A thick blanket of smoke has obscured the proposition to loan $53 million in state money to a private company for access to an unbuilt port in Oakland — coal smoke.

The project had shown up on the Utah Permanent Community Impact Board’s agenda last April simply as “Infrastructure — Throughput Capacity.” And when Utah’s four largest coal-producing counties pushing the loan made their pitch at that meeting, they didn’t even use the word “coal.”

Instead, the backers spent most of their time talking about how the port contract would help move “Utah products,” including alfalfa and salt. (If Utah put every hay cube it exports through that port, it would be around two percent of the port’s capacity. Utah’s loan is intended to fund one-fifth of the $275 million project.) There was also mention of potash, which none of the four counties even produce.
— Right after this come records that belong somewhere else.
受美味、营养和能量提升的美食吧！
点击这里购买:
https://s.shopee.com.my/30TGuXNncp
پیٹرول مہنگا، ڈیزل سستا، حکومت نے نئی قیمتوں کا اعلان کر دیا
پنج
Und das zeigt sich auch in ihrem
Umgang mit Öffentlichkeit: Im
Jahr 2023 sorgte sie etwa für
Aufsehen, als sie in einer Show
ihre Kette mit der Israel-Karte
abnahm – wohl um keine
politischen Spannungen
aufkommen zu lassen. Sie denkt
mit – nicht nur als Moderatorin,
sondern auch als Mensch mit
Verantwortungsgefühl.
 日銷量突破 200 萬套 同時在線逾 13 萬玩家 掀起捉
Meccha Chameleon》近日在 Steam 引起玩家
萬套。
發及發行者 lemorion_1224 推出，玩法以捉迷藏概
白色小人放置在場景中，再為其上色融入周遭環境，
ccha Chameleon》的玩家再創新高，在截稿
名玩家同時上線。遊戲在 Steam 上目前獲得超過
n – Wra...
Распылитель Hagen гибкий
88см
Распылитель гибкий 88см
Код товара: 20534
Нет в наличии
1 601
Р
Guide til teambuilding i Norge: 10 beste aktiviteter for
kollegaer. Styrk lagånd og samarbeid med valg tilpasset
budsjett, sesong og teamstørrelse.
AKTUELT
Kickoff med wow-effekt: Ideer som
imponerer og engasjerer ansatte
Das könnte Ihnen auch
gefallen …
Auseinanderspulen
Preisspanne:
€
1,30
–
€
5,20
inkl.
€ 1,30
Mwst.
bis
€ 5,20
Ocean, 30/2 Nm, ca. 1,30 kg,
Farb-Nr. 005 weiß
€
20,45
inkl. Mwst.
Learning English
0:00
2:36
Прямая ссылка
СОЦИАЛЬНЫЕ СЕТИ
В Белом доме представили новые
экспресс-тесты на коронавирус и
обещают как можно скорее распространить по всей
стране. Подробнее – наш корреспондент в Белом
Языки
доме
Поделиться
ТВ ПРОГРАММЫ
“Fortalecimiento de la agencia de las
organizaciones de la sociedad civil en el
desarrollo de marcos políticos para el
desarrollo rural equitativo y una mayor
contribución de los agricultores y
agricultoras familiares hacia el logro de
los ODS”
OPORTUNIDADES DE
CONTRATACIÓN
Just in case you were having a momentary brain fart and actually started believing what politicians say – instead of what they do.

Coal$ suck so bad one producer is paying to skip export shipments


In case you forgot what an empty coal car looks like

American coal producer Cloud Peak Energy has agreed to pay quarterly fees to a Canadian port owner to avoid sending more exports abroad amid a slump in Asian demand and a stronger U.S. dollar.

Cloud Peak Energy is making the payments to Westshore Terminals Investment Corp. to cut the amount of coal it’s obligated to export from Westshore’s port in British Columbia from 2016 to 2018…Westshore said it expects its 2016 coal volumes to be 13 percent below previous estimates because of its amended agreement with Cloud Peak.

The arrangement comes as U.S. coal miners face their worst market downturn in decades. Mounting environmental regulations, cheap natural gas and a stronger U.S. dollar are all shrinking demand for their supplies abroad.

China has cut coal imports 36% so far this year. A significant positive change for their air quality. A significant negative change in the wallet for coal producers. Both good news.

The U.S. will export 77 million tons of coal in 2015, down 39 percent from a record 125.7 million in 2012 and the lowest since 2009, the U.S. Energy Information Administration said in a forecast on Oct. 6…

In case you wondered if the activity in recent years on behalf of cleaner industry, cleaner electricity, alternative energy sources, was having a positive effect. One of the best gauges of effectiveness is how much whining we hear from fossil fuel creeps facing lowered profits.

Next round? Republican Party and Blue Dog Democrats increase their sudden concern for jobs. Ain’t it amazing they never notice folks when they’re dying on the job; but, when mine owners profits are cut “jobs” becomes part of their hypocrite lexicon.

New York mayor calls on pension funds to divest from coal


Koch Bros carbon wall of shame

New York’s Mayor Bill de Blasio called on the city’s five pension funds…to end their investments in coal companies, demonstrating his commitment to taking on climate change.

The pension funds – whose assets total a collective $160bn – have $33m invested in coal, according to the mayor’s office.

“New York City is a global leader when it comes to taking on climate change and reducing our environmental footprint. It’s time that our investments catch up – and divestment from coal is where we must start,” De Blasio said…

This announcement follows a continued global movement to divest from coal. In June, Norway’s parliament endorsed the selling of coal investments from its $900bn sovereign wealth fund, and on 2 September, California lawmakers passed a bill requiring the state’s two largest pension plans to divest any holdings of thermal coal within 18 months…

The mayor also proposed that the pension funds establish long-term investment strategies for all fossil fuel investments “as New York City continues to move toward renewables and away from fossil fuels”.

Now, if we would only kick the foot-draggers [knuckle-draggers?] out of Congress we might see progressive movement in the whole United States on pollution and climate change.